Tsering Landol is an Indian gynecologist and one of the pioneers of women's health in the Ladakh Union Territory of India. She is Ladakh's first women gynecologist, who was awarded the Padma Bhushan, the third-highest civilian award in India, in 2020 by the President, Ram Nath Kovind for her outstanding contribution to women's healthcare.

== Early life ==
Dr. Landol was born in 1945 to farming family. She was the first in her family to receive formal education and to have the opportunity to attend school.
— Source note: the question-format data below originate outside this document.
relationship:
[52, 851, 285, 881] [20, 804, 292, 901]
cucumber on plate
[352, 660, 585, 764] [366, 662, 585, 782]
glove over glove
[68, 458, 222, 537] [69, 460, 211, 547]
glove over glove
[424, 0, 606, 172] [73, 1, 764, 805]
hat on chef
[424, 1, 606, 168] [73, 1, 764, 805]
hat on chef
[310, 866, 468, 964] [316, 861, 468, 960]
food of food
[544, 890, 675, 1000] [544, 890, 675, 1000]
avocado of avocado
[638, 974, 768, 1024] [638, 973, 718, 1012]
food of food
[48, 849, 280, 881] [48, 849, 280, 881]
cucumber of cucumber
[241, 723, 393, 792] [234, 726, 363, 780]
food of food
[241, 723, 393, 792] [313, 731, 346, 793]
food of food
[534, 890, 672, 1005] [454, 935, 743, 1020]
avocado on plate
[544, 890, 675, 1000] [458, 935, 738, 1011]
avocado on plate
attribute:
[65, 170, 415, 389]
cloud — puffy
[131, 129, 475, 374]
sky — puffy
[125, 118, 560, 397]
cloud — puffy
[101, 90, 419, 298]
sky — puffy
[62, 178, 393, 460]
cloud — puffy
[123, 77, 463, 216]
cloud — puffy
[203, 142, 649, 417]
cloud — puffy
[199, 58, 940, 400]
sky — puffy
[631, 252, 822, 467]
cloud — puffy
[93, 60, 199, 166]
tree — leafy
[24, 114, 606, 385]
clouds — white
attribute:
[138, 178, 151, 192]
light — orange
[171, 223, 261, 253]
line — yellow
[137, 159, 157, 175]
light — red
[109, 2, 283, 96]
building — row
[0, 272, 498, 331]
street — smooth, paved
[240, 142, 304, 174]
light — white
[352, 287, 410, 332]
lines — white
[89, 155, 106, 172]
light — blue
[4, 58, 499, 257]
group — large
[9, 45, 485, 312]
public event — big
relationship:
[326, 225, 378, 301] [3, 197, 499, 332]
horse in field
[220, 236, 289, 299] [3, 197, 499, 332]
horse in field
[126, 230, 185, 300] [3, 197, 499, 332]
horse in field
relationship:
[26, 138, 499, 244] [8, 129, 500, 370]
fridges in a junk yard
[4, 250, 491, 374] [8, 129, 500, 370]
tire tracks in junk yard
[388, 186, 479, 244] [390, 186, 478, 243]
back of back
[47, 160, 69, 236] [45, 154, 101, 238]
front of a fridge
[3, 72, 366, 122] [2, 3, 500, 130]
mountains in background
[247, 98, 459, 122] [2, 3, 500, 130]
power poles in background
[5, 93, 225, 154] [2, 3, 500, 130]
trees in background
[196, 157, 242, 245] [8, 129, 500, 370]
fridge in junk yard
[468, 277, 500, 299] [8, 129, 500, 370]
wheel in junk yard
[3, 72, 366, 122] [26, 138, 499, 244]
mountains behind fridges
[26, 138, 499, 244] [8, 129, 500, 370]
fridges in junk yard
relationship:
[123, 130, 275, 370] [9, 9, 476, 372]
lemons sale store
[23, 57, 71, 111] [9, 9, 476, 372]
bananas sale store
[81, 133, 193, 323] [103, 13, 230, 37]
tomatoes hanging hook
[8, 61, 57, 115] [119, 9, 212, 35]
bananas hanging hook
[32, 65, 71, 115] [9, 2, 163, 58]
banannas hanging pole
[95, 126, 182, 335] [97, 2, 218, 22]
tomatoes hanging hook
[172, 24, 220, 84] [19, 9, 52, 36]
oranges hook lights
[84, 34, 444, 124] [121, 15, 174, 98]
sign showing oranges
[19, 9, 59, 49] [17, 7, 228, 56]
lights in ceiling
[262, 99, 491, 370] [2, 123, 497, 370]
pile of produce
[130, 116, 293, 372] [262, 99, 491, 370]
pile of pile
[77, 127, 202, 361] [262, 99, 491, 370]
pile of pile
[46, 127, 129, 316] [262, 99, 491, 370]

After completing her education in Srinagar, she began her career at the district hospital in 1979, where she worked in challenging conditions, including sub-zero temperatures.

== Work & recognition ==
Dr. Tsering Landol served at the Sonam Norboo Memorial Government Hospital, Leh and is also associated with other educational institutions. The Government of India awarded her the fourth highest civilian honour of the Padma Shri, in 2006, and Padma Bhusan in 2020 for her contributions to Indian medicine, making her one of the few woman recipients of the award from Jammu and Kashmir and the first Ladakhi woman doctor to receive the honour. She is also featured on the 'Wall of Fame' which features those who have exhibited excellence throughout their career or existence have exemplified glory and greatness. The Wall recognizes those individuals and teams which have attained high achievement and/or made a significant contribution to society. Landol is featured in The Song Collector, a documentary film on the life of the renowned Ladakhi folk musician, Morup Namgyal. She was awarded Padma Bhushan, the third highest civilian award in India in the year 2020. In 2021, Landol became a laureate of the Asian Scientist 100 by the Asian Scientist.